- [Action item]:
What is needed is the full listing written out exactly, minus the pictures.

- [Records for the task]:

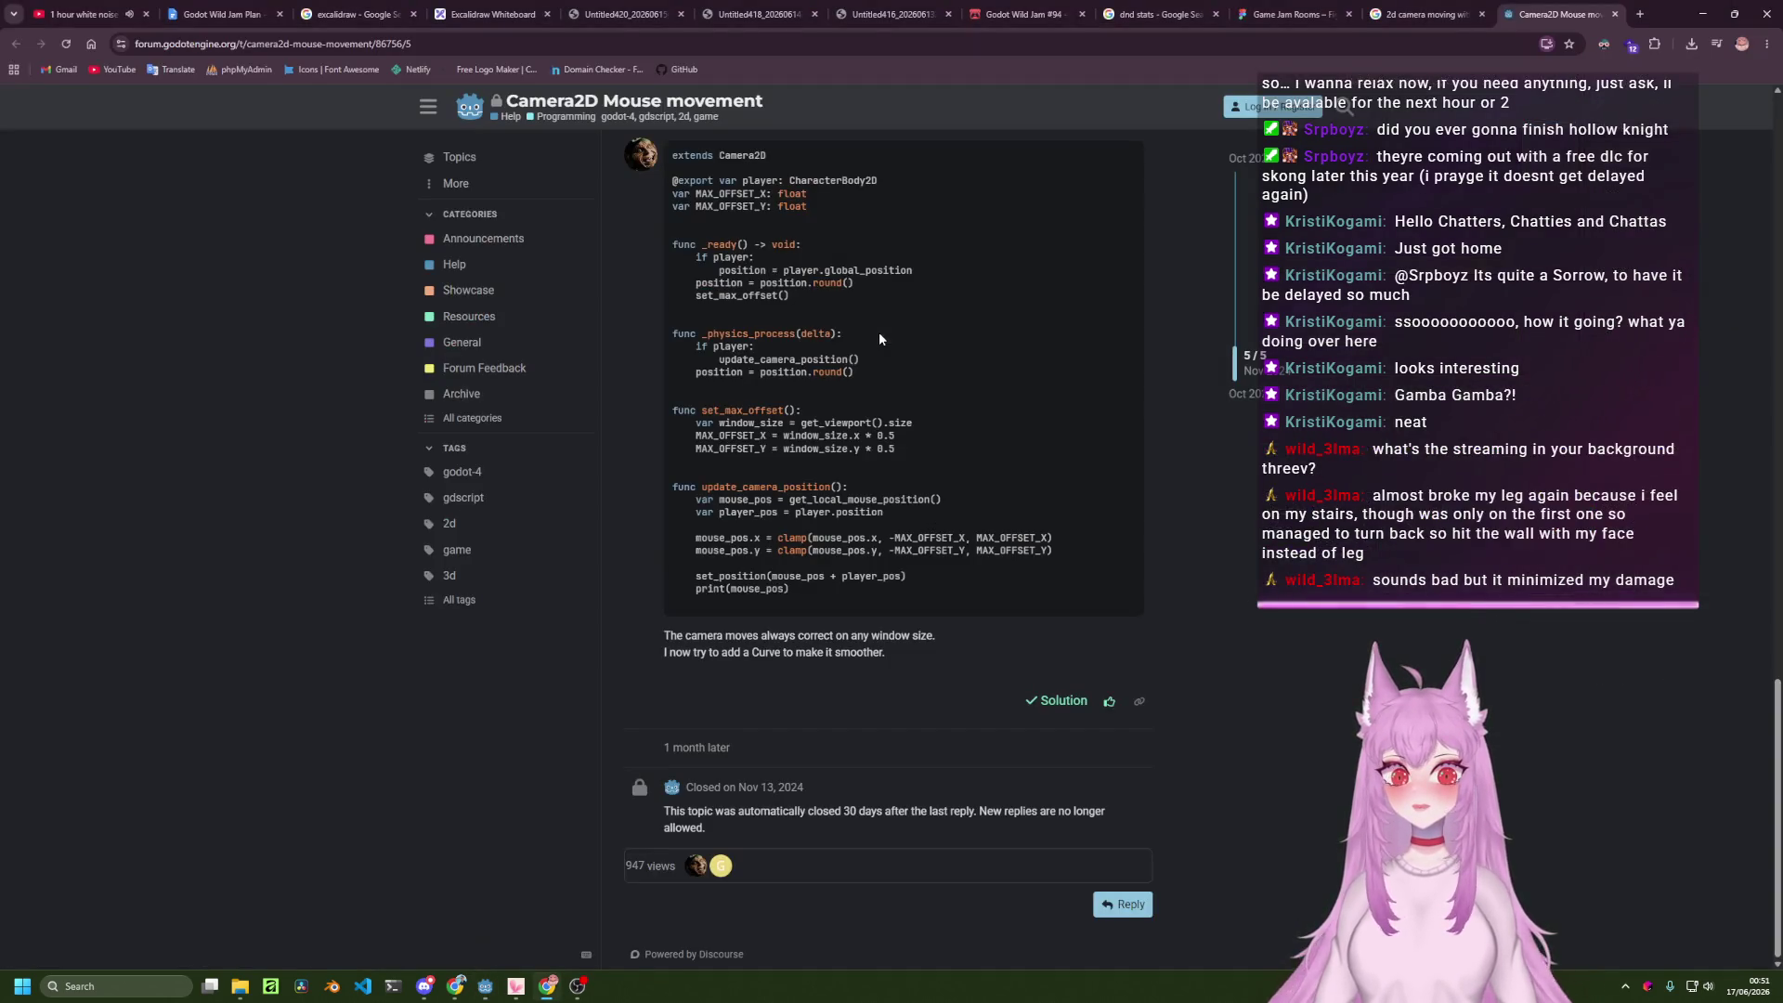
key(alt+Tab)
text(mouse)
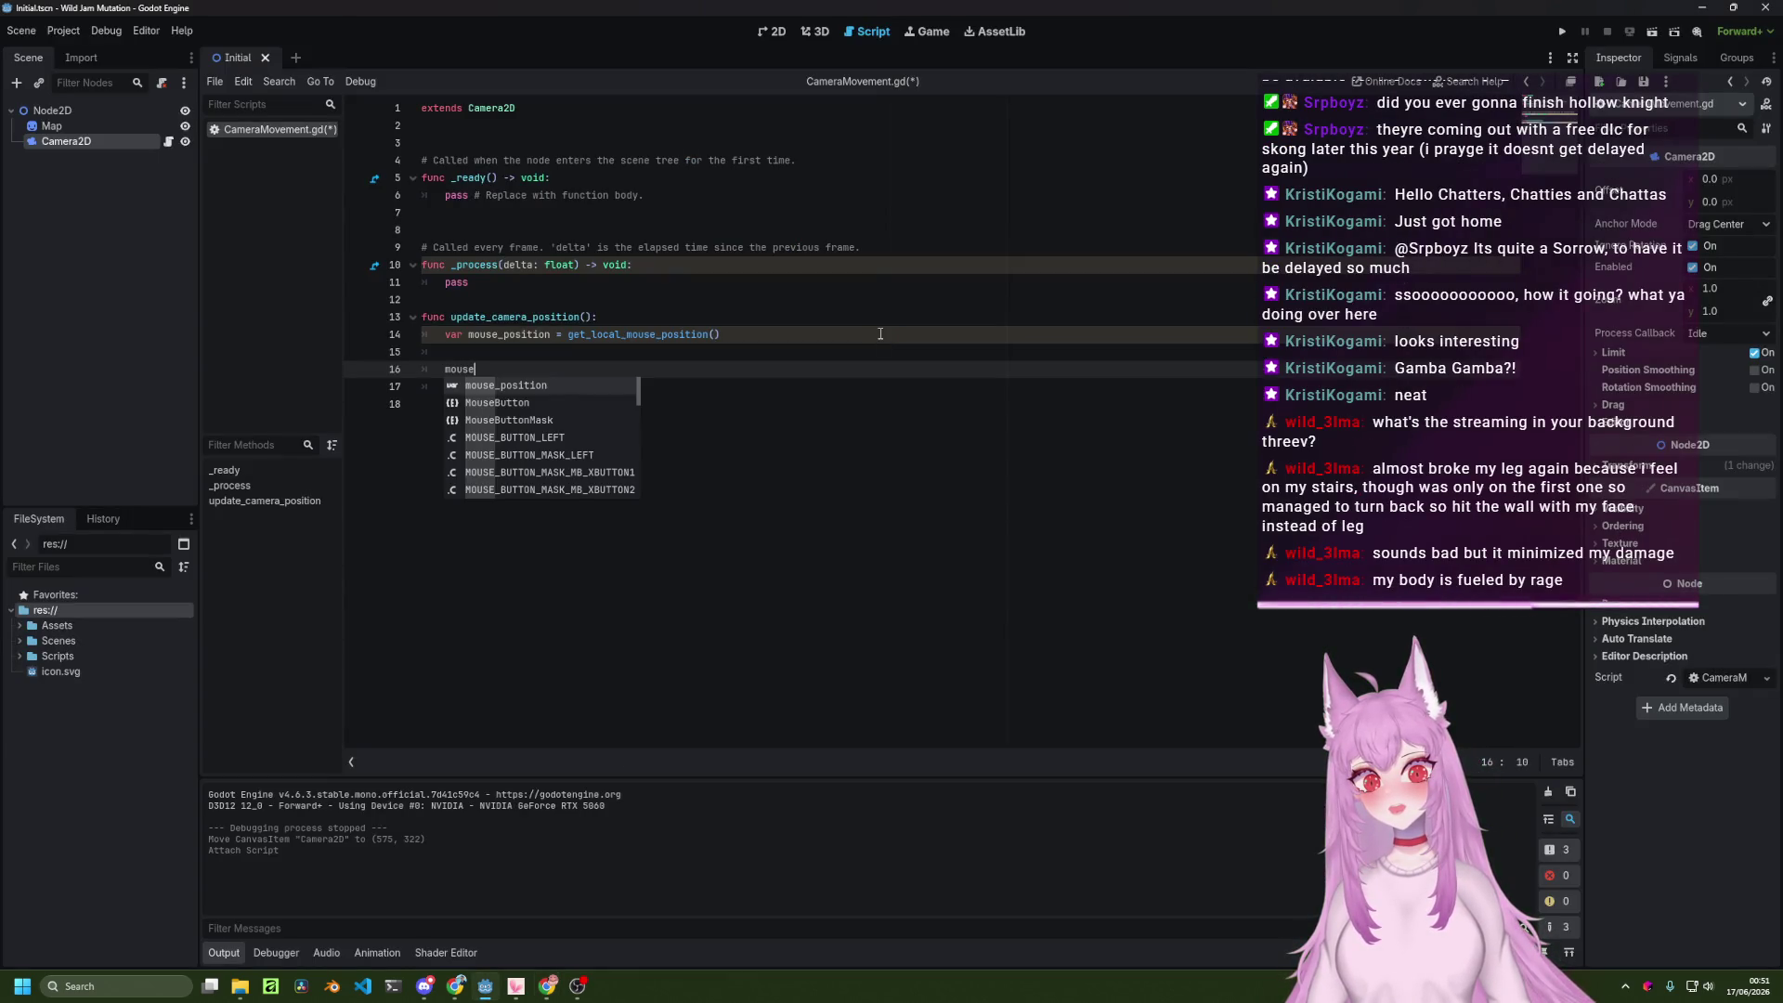
key(Return)
text(.x)
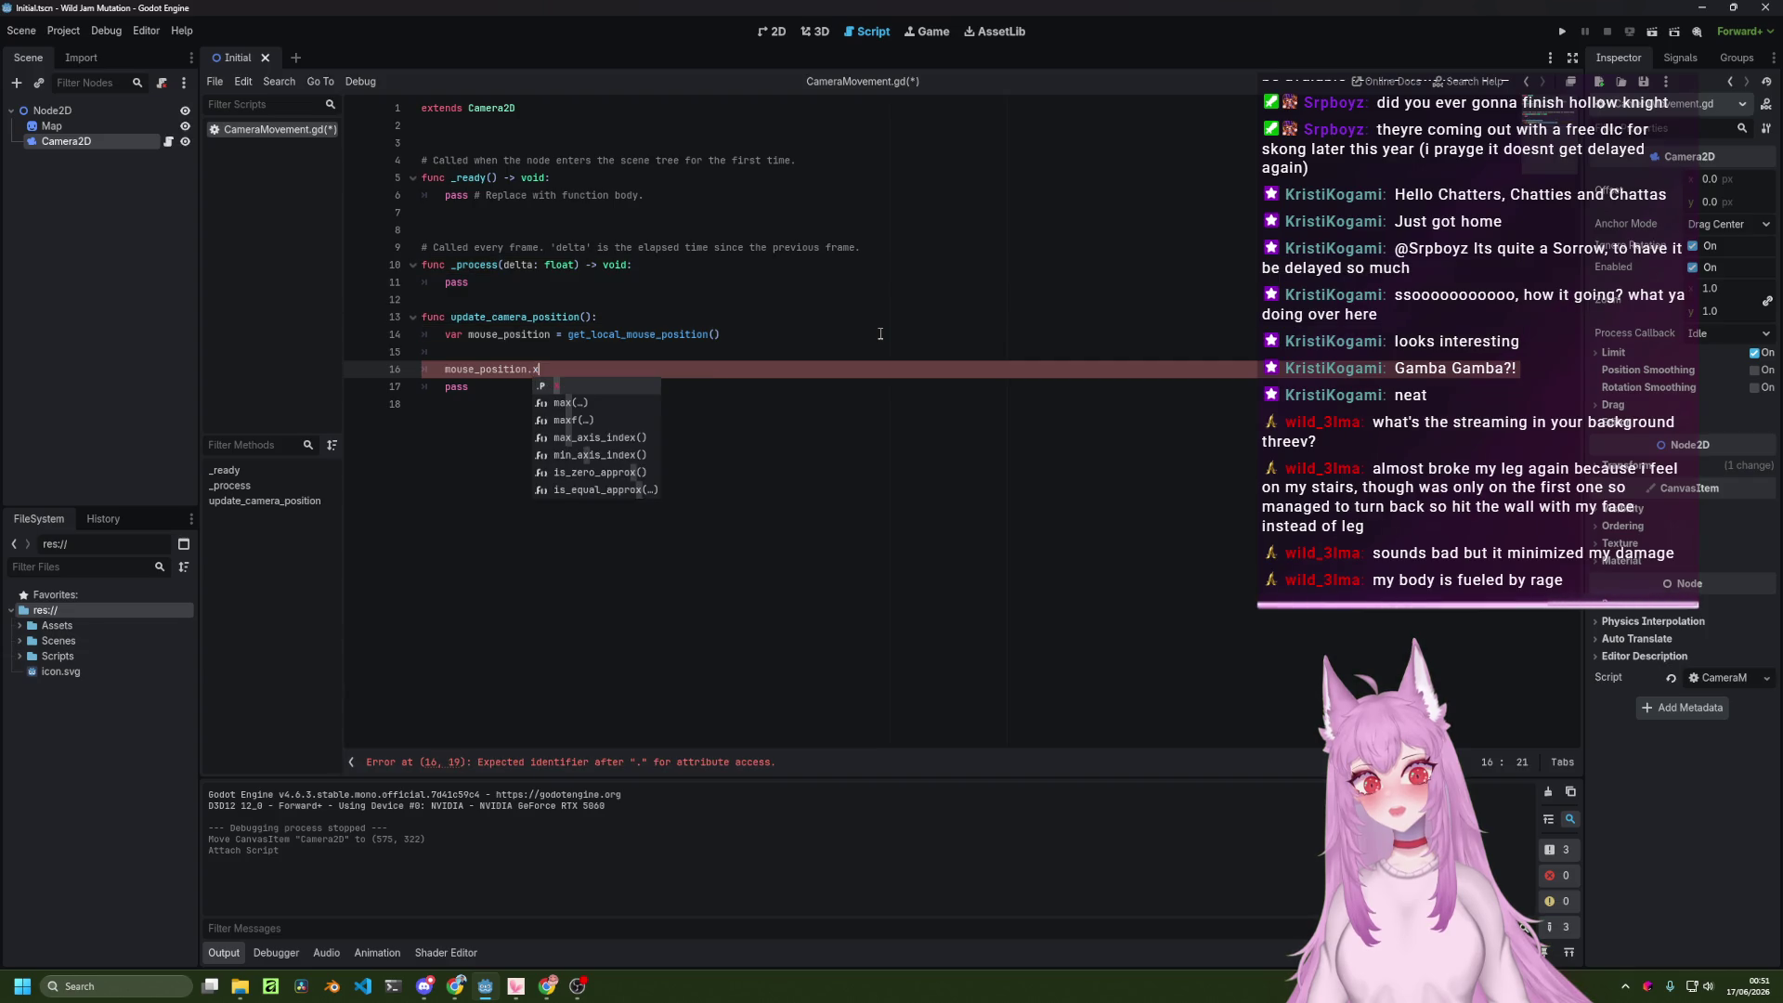
key(Escape)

- [Task response]:
key(alt+Tab)
text(mouse)
key(Return)
text(.x)
key(Escape)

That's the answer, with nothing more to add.